This article describes what is a dynamic access list and how to use it? What is its syntax and configuration process? I believe you will understand the dynamic access list of Cisco routers through the following articles.
Dynamic table access is a new type of access table. In fact, this is true, but the syntax of the dynamic access table is very similar to that of the traditional Access Table item. This knowledge is also described in the previous chapter. The syntax for dynamic table access is as follows:
Access-list <access-list mumber> dynamic <name> [timeout n] [permit | deny] <protocol> any <destination IP> <destination mask>
The first <access-list number> is in the same format as the traditional extended access table. Its number ranges from 1 0 to 0 ~ Between 9 and 9. The second parameter <n a m e> is the string name of the Dynamic Access Table item. The [t I m e o u t] parameter is optional. If the t I m e o u t parameter is used, the absolute timeout time of the dynamic table item is specified. <P r o t o c o l> the parameter can be any traditional t c p/I P protocol, such as I p, t c p, u d p, I C M P, and so on. The source I p address is always replaced by the I P address of the authenticated host. Therefore, the source address defined in the dynamic table item always uses the keyword a n y. Destination I Pdestination IP) and destination shielded code destination mask) are the same as traditional extended access table. For the destination I P address, the safest way is to specify a single Subnet or even a single host. Because we cannot specify multiple dynamic access table items in each access table, it is generally set to I p or t c P in P r o T o l.

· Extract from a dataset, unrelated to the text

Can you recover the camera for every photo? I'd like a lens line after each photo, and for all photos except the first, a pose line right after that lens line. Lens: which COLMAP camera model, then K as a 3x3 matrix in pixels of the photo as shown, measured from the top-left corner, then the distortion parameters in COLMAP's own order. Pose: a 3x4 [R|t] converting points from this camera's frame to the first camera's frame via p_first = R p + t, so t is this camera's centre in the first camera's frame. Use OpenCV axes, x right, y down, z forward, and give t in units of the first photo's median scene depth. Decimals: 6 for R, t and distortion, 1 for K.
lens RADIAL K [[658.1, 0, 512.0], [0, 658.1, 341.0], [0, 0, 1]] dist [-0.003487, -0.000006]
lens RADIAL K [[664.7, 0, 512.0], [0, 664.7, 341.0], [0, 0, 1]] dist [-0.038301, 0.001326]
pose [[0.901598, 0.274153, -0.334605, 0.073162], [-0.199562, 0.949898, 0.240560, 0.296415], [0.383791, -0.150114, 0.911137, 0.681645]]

The following is an example:
Username cisco password cisco
Username cisco autocommand access-enable host timeout 5
Username test privilege 15 password test
Access-list 100 permit tcp host 1.1.1.1 host 1.1.1.2 eq telnet
Access-list 100 dynamic test timeout 5 permit ip any host limit 1.1.1
Int s1/1
Ip add 1.1.1.2 255.255.255.0
Ip acce 100 in
Line vty 0 2
Login local
Line vty 3 4
Login local
Rotary 1 indicates this step is not required during the test, but is mentioned in the cisco Control List Configuration Guide)

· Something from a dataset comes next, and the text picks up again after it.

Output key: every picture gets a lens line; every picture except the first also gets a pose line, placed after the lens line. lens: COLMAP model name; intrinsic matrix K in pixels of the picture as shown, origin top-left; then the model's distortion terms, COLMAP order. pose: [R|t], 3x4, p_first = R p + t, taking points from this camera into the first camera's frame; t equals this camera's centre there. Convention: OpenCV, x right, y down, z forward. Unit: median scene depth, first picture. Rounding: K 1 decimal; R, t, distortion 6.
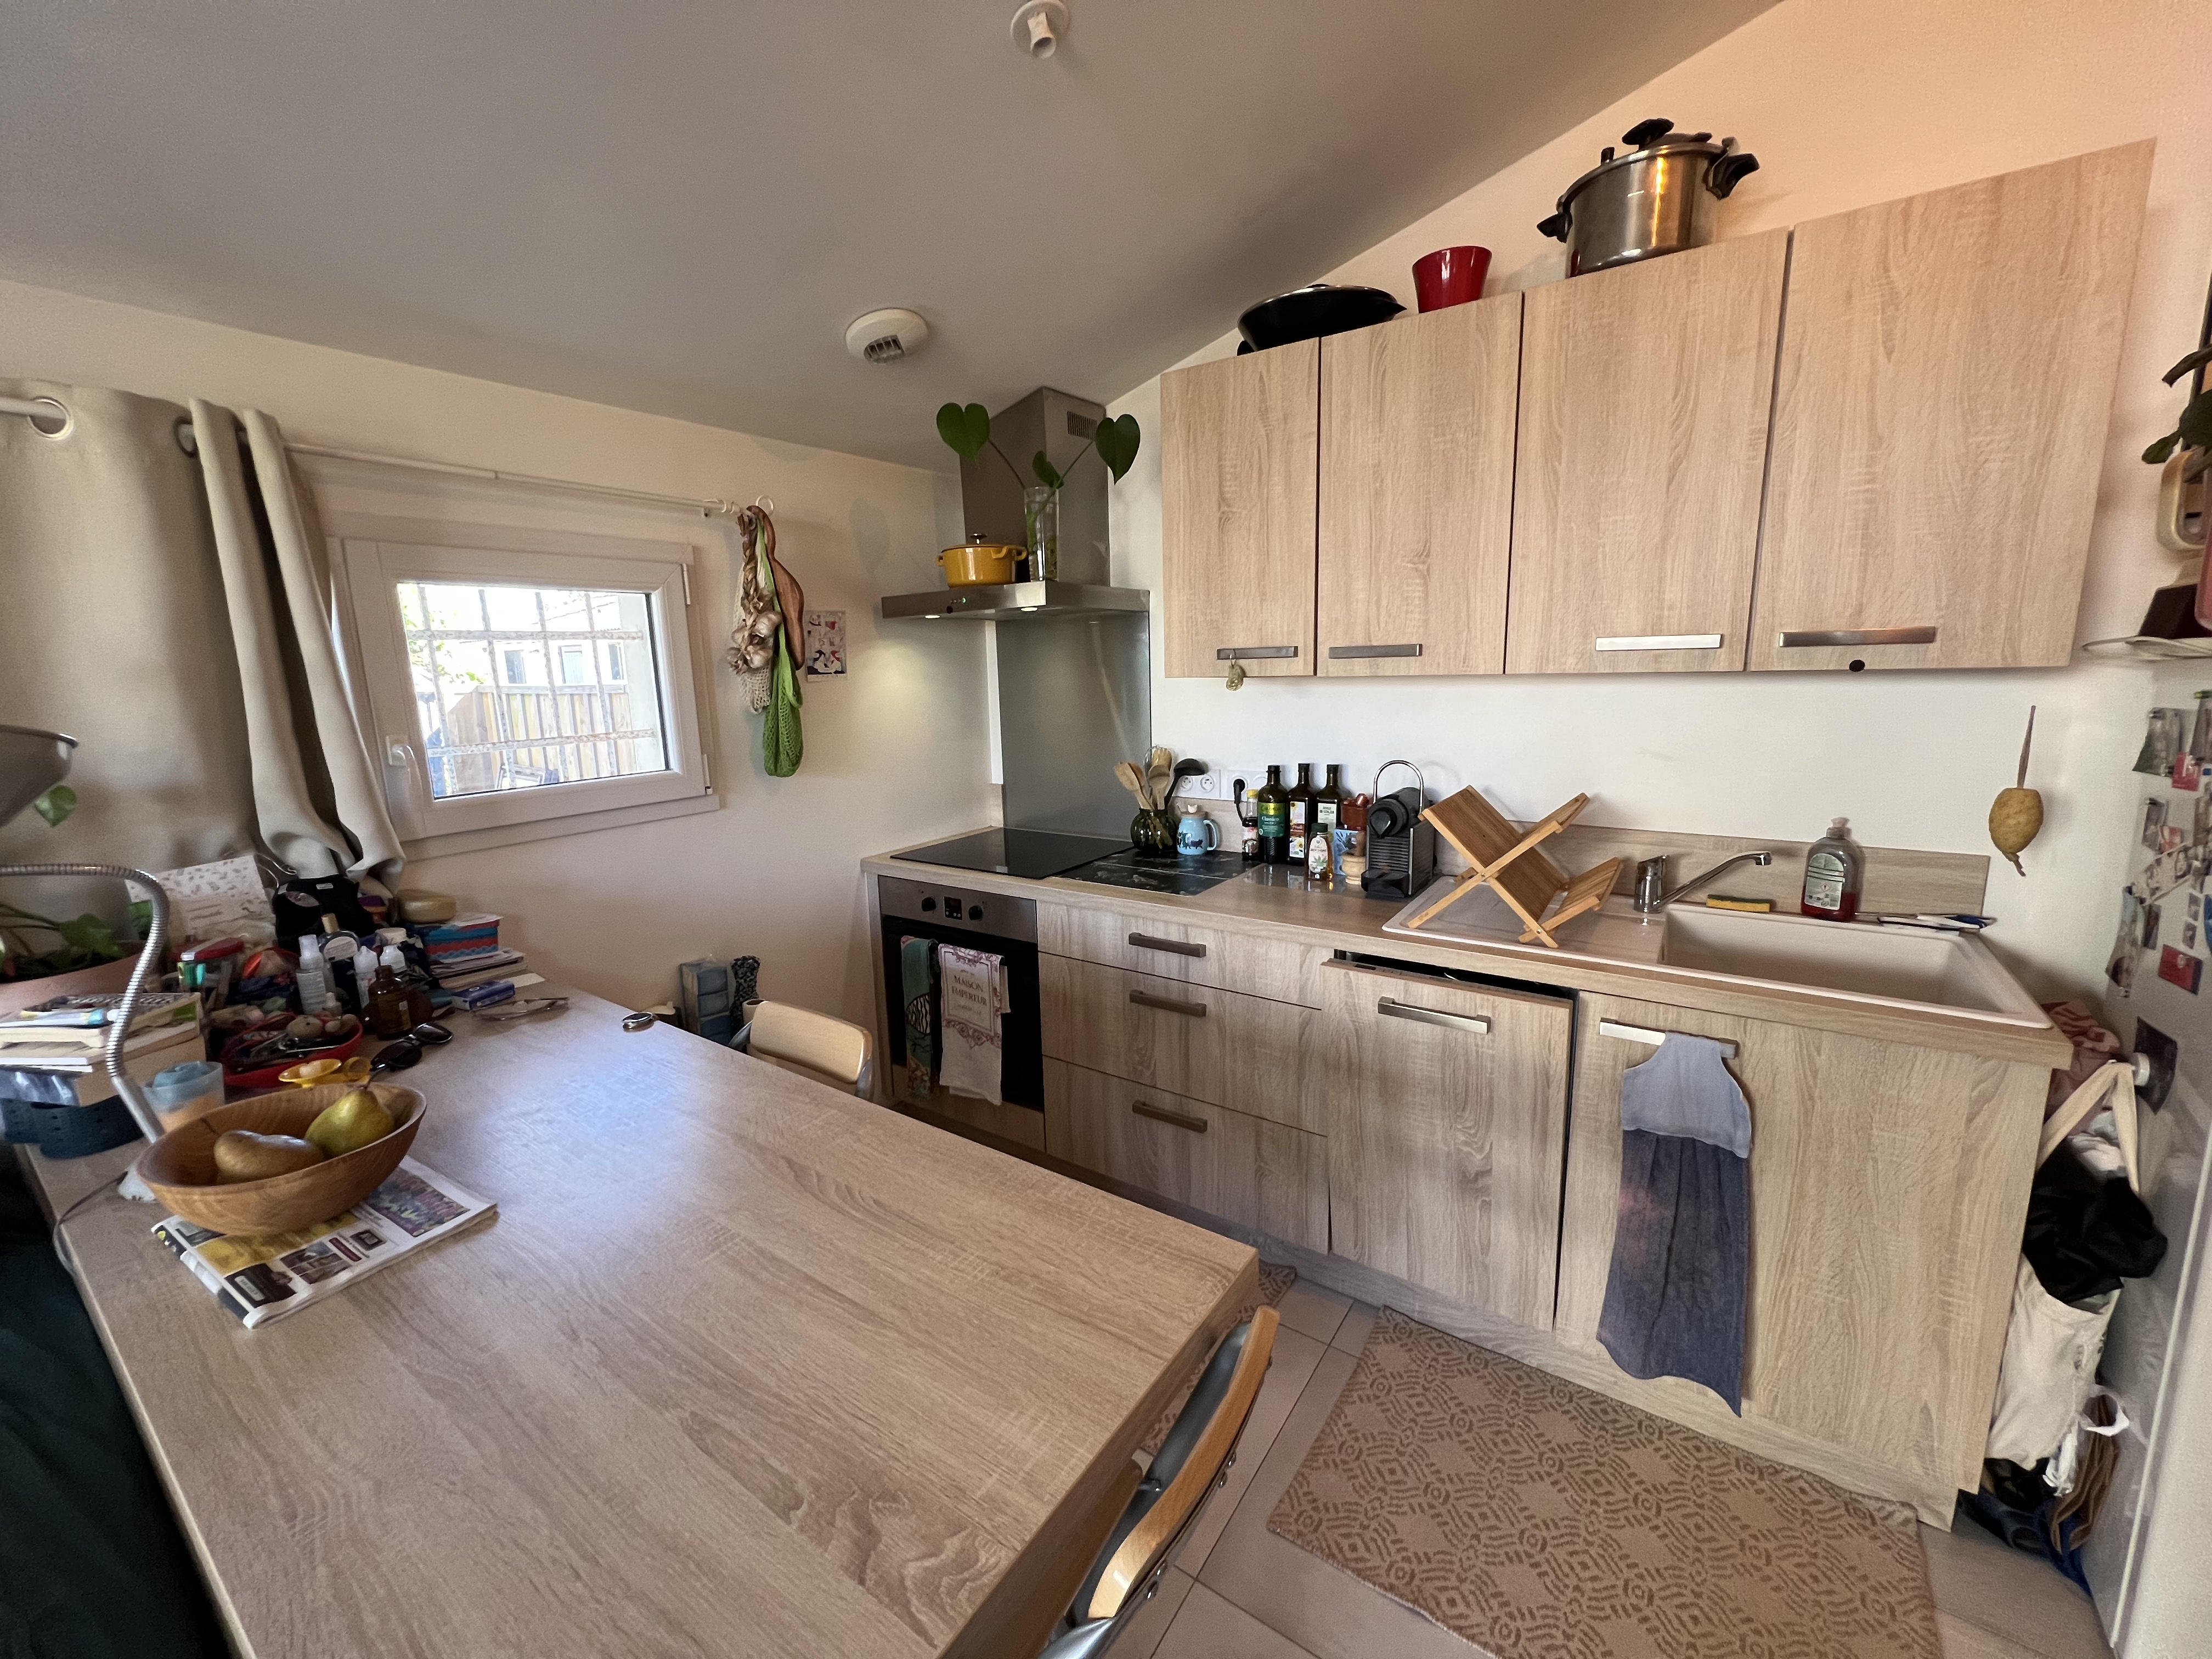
lens RADIAL K [[884.3, 0, 1095.8], [0, 884.3, 824.1], [0, 0, 1]] dist [-0.001532, -0.000669]
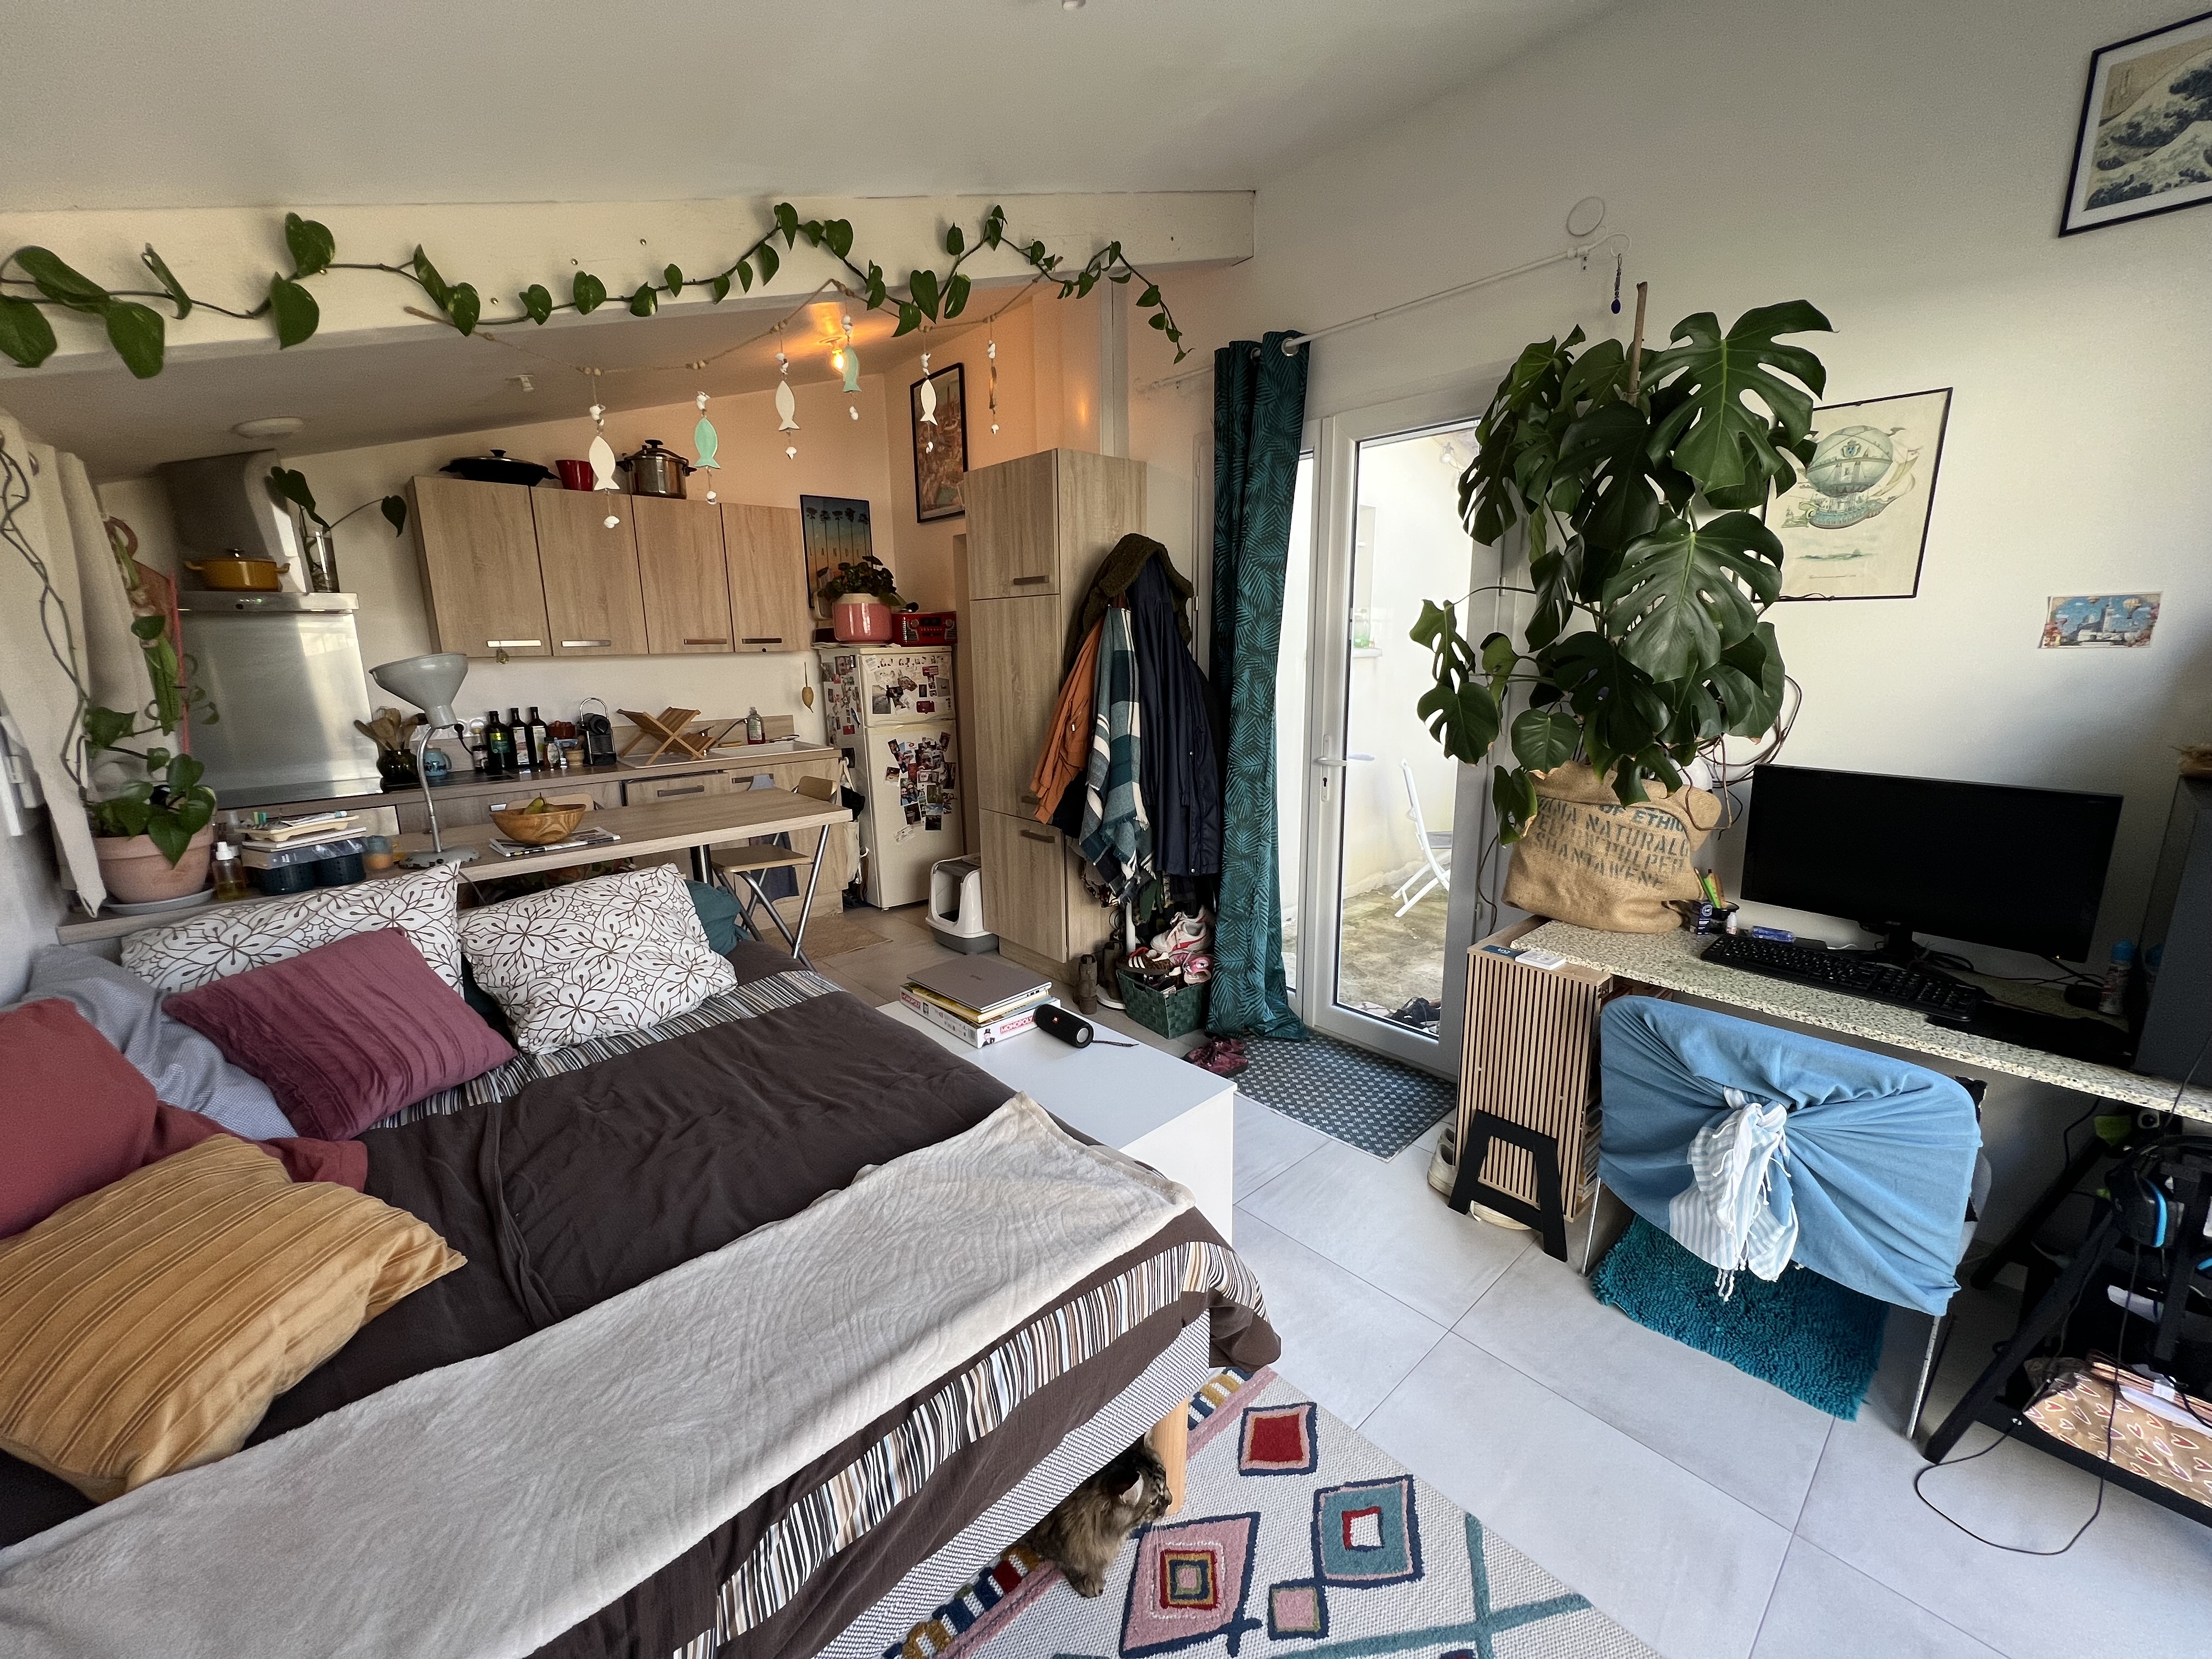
lens RADIAL K [[884.3, 0, 1095.8], [0, 884.3, 824.1], [0, 0, 1]] dist [-0.001532, -0.000669]
pose [[0.227168, -0.177749, 0.957497, -1.508039], [0.185613, 0.973081, 0.136605, 0.160016], [-0.956003, 0.146692, 0.254045, -0.625278]]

Analysis: the first line is to create a local password database. The second line is to use the autocmmand command to enable the router to automatically create an Access Control List entry. The third line is still to create a local database, the function will be discussed later. The following lines create a dynamic access list and apply the list under the interface. In fact, the dynamic list is only part of the extended list. Call the local Password Database under line vty xx
The test result is as follows:
R2 #
R2 # sh ip acce: view the Control List before the dynamic list is activated)
Extended IP address access list 100
10 permit tcp host 1.1.1.1 host 1.1.1.2 eq telnet (231 matches)
20 Dynamic test permit ip any host limit 1.1.1
R2 #
Telnet terminal 1.1.1 to check whether the operation was successful because the dynamic list has not been activated.
R1 #
R1 #
R1 # telnet protocol 1.1.1
Trying retry 1.1.1...
% Destination unreachable; gateway or host down
R1 #
Activate it as follows:
R1 # telnet 1.1.1.2
Trying 1.1.1.2... Open
User Access Verification
Username: cisco
Password:
[Connection to 1.1.1.2 closed by foreign host]
R1 #
Here, let's take a look at the activated access control list and what is the difference before activation:
R2 #
R2 # sh ip acce
Extended IP address access list 100
10 permit tcp host 1.1.1.1 host 1.1.1.2 eq telnet (303 matches)
20 Dynamic test permit ip any host limit 1.1.1
Permit ip host 1.1.1.1 host limit 1.1.1
R2 #
Now telnet login 1.1.1 should be successful.
R1 #
R1 # telnet protocol 1.1.1 3001
Trying retry 1.1.1, 3001... Open
User Access Verification
Username: test the user name and password here. We use test. The user name cisco logon will be automatically kicked out, which is why I want to create a second password database)
Password:
R2 #
R2 #
This step shows that our test result is successful. Do you know if you can understand it?